**Problems and tasks**
• 1. In the worksite lifestyle intervention summary, swap "worksite" for "workplace" and reproduce the part that opens with the words containing "Wednesday, October 18, 2017" and closes with "and sick leave.".
• 2. Condense the paragraph of the worksite intervention summary that begins "The study invited all individuals" into a short bulleted list that keeps its main facts.
• 3. Extend the worksite lifestyle intervention summary by writing what follows its final sentence.

**Passage provided**
****

Wednesday, October 18, 2017

Effectiveness of a worksite lifestyle intervention on vitality, work engagement, productivity, and sick leave: results of a randomized controlled trial

Summary and critique by: Ian Abplanalp


In a study conducted in 2013 a group of Scandinavian scientist held a study that studied worksite health style intervention techniques as a means to prolong workforce participation. This study measured four components vitality, work engagement, productivity, and sick leave. 

The study invited all individuals from two different academic hospitals as long as they were above 45 years of age, and worked more than 16 hours a week. The participants were randomized into two groups a control and an intervention group, both groups received pre-trial health measurements which were controlled for. 

Both groups were presented with literature about healthy lifestyle, while the intervention group was introduced to 6 month vitality practice. Vitality practice can in the form of meetings that occurred three times a week, and were led with by a wellness coach. The wellness meetings were broken into three different types, one consisted of a yoga session, one aerobic exercise class, and a meeting with a wellness coach. Each meeting type took place once a week, and participants were asked to perform 45 minutes of exercise of the same caliber of the fitness meetings outside scheduled meetings per week. The participants of the  intervention group were provided with free fruit at the end of workout session. Research design and drop out information can be seen in the figure below.

****

**Dataset excerpt**
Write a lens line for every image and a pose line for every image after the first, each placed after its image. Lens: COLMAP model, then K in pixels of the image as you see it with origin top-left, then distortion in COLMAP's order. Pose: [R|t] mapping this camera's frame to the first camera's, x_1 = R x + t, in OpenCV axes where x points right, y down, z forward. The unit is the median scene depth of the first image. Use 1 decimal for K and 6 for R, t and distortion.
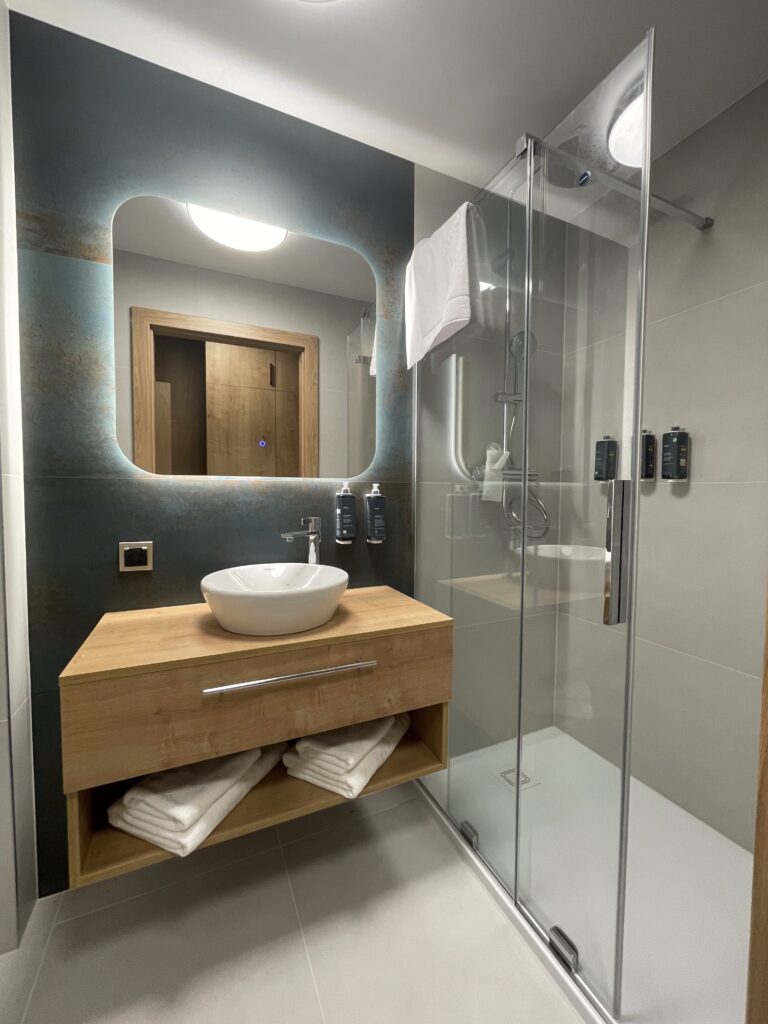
lens RADIAL K [[418.7, 0, 389.1], [0, 418.7, 519.6], [0, 0, 1]] dist [-0.002926, -0.000080]
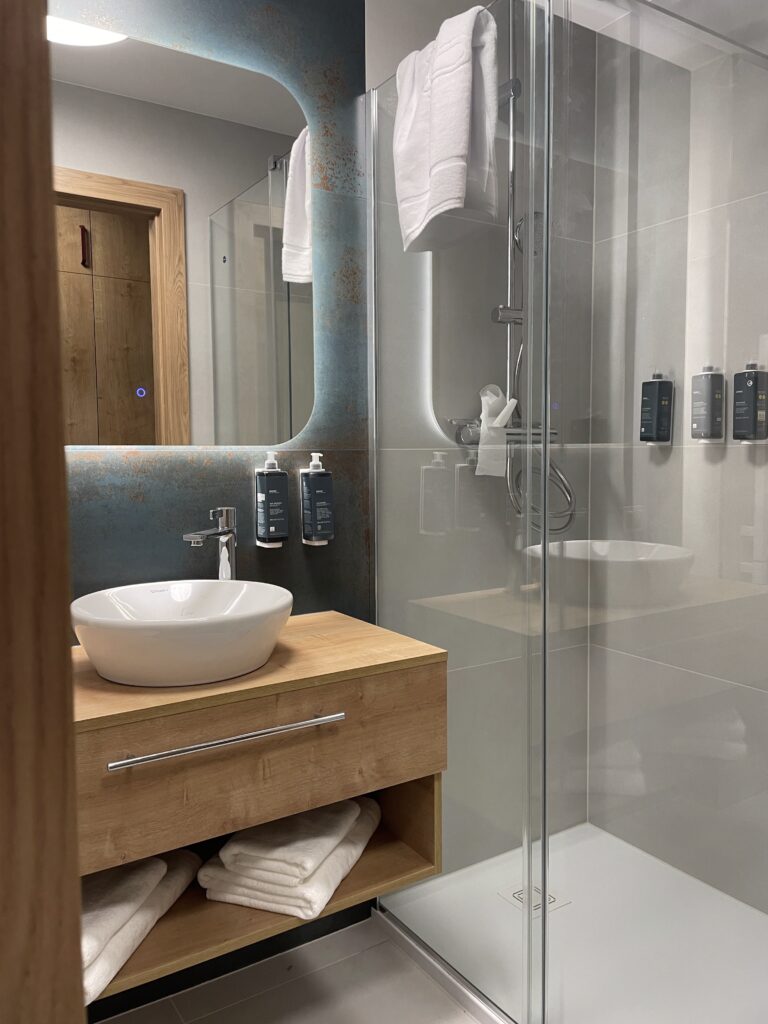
lens RADIAL K [[771.0, 0, 388.8], [0, 771.0, 524.9], [0, 0, 1]] dist [0.086860, -0.113763]
pose [[0.989995, -0.027097, 0.138474, -0.092534], [0.023034, 0.999258, 0.030857, -0.009444], [-0.139207, -0.027359, 0.989885, -0.199335]]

****

**Answer section**
• 1.
Wednesday, October 18, 2017

Effectiveness of a workplace lifestyle intervention on vitality, work engagement, productivity, and sick leave: results of a randomized controlled trial

Summary and critique by: Ian Abplanalp


In a study conducted in 2013 a group of Scandinavian scientist held a study that studied workplace health style intervention techniques as a means to prolong workforce participation. This study measured four components vitality, work engagement, productivity, and sick leave.

• 2.
- Invited: all individuals from two academic hospitals who were above 45 years of age and worked more than 16 hours a week
- Participants were randomized into a control group and an intervention group
- Both groups received pre-trial health measurements, which were controlled for

• 3.
The intervention group showed no adverse side effects to being subjected to the exercise regiment. However, despite their effort there was no statistical significance to the individuals in the control group across vitality, work engagement, work leave and productivity. Intervention participants did show a positive trend improving their vitality scores by 1.9 compared to the .10 of the control group, but this was not statistically significant. Both the aerobic and yoga subgroups showed this positive trend of improving workplace vitality, when used in high compliance (sticking to the assigned workout program). Yoga showed a stronger positive trend to improving workplace vitality, than aerobic workouts, yoga showed its strongest correlation when used in conjunction with aerobic exercise.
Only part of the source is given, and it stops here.